If data product development is to be successful, human resources personnel also have a pivotal role to play. Although data scientists can be difficult to hire and retain, they are essential for developing analytics-based data products.
Structure Versus Market Responsiveness
There has always been a trade-off in product development between having structures that ensure that the product addresses market needs and is of high quality, and being able to introduce products quickly and remain responsive to customer needs. Though the pendulum in data products has clearly swung in the direction of responsiveness, there is still a need for structure and method in developing new offerings.

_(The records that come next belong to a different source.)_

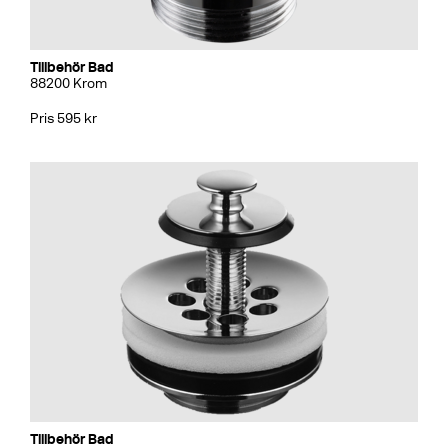
Tillbehör Bad
88200 Krom
Pris 595 kr
Tillbehör Bad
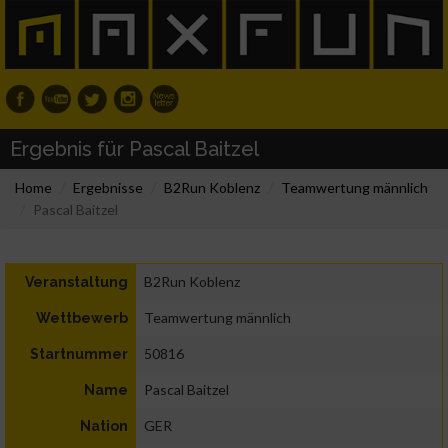
Ergebnis für Pascal Baitzel
Home
Ergebnisse
B2Run Koblenz
Teamwertung männlich
Pascal Baitzel
B2Run Koblenz
Veranstaltung
Teamwertung männlich
Wettbewerb
50816
Startnummer
Pascal Baitzel
Name
GER
Nation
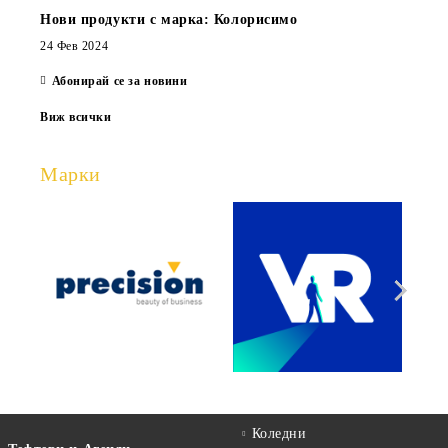
Нови продукти с марка: Колорисимо
24 Фев 2024
Абонирай се за новини
Виж всички
Марки
Коледни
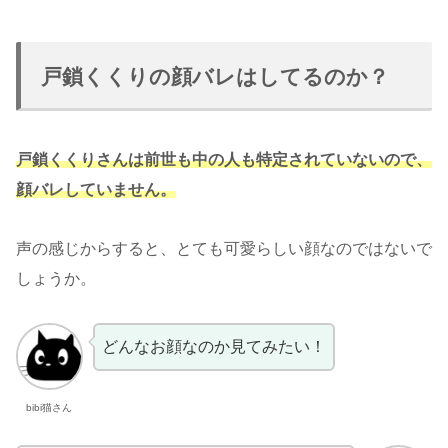
戸鎖くくりの顔バレはしてるのか？
戸鎖くくりさんは前世も中の人も特定されていないので、
顔バレしていません。
声の感じからすると、とても可愛らしい顔なのではないで
しょうか。
どんなお顔なのか見てみたい！
bibi猫さん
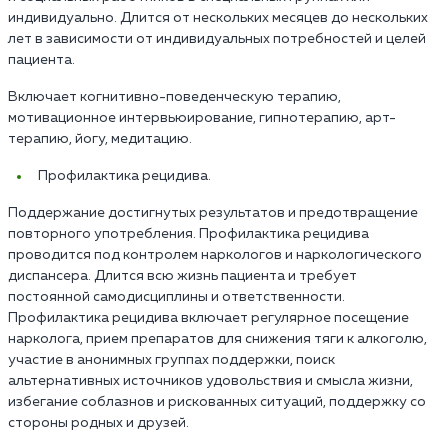
индивидуально. Длится от нескольких месяцев до нескольких
лет в зависимости от индивидуальных потребностей и целей
пациента.
Включает когнитивно-поведенческую терапию,
мотивационное интервьюирование, гипнотерапию, арт-
терапию, йогу, медитацию.
Профилактика рецидива.
Поддержание достигнутых результатов и предотвращение
повторного употребления. Профилактика рецидива
проводится под контролем наркологов и наркологического
диспансера. Длится всю жизнь пациента и требует
постоянной самодисциплины и ответственности.
Профилактика рецидива включает регулярное посещение
нарколога, прием препаратов для снижения тяги к алкоголю,
участие в анонимных группах поддержки, поиск
альтернативных источников удовольствия и смысла жизни,
избегание соблазнов и рискованных ситуаций, поддержку со
стороны родных и друзей.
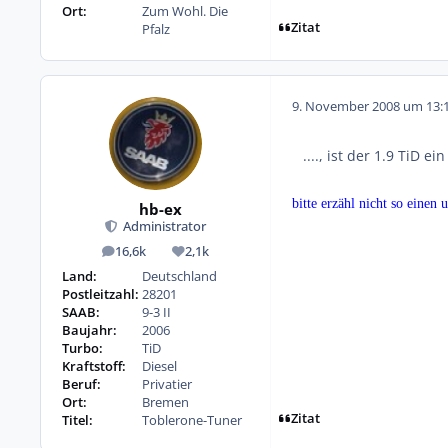
Ort:
Zum Wohl. Die
Zitat
Pfalz
9. November 2008 um 13:
...., ist der 1.9 TiD ei
bitte erzähl nicht so eine
hb-ex
Administrator
16,6k
2,1k
Beiträge
Reputation
Land:
Deutschland
Postleitzahl:
28201
SAAB:
9-3 II
Baujahr:
2006
Turbo:
TiD
Kraftstoff:
Diesel
Beruf:
Privatier
Ort:
Bremen
Zitat
Titel:
Toblerone-Tuner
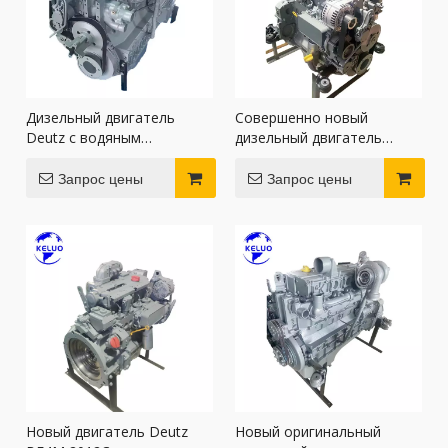
Дизельный двигатель
Совершенно новый
Deutz с водяным
дизельный двигатель
охлаждением BF6M 2012
Deutz BF4M 2012 для
для экскаватора
бетононасоса
Запрос цены
Запрос цены
Новый двигатель Deutz
Новый оригинальный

As the proliferation of information has led to commoditization, it is often the accompanying analytics that make data products truly useful. Analytics can be difficult and time-consuming to develop, so it is vital to have a sense of which analytics are needed and valuable before developing and introducing them. We believe that the steps outlined in the Meyer and Zack article — combined with the additional steps we outline — can be helpful to organizations in assembling data and analytics products that provide value to consumers and businesses.
Just as in the early e-commerce era almost every company decided it needed a website, we envision an era in which almost every company feels the need for a data product. It will thus become increasingly important for organizations to have some discipline about which data products are developed and which functions they incorporate.
We doubt that Meyer and Zack could have foreseen the explosion of information and technology that has taken place since 1996. However, their article provided early insights and warnings about the importance of rigorous thinking when developing products based on intangible information assets.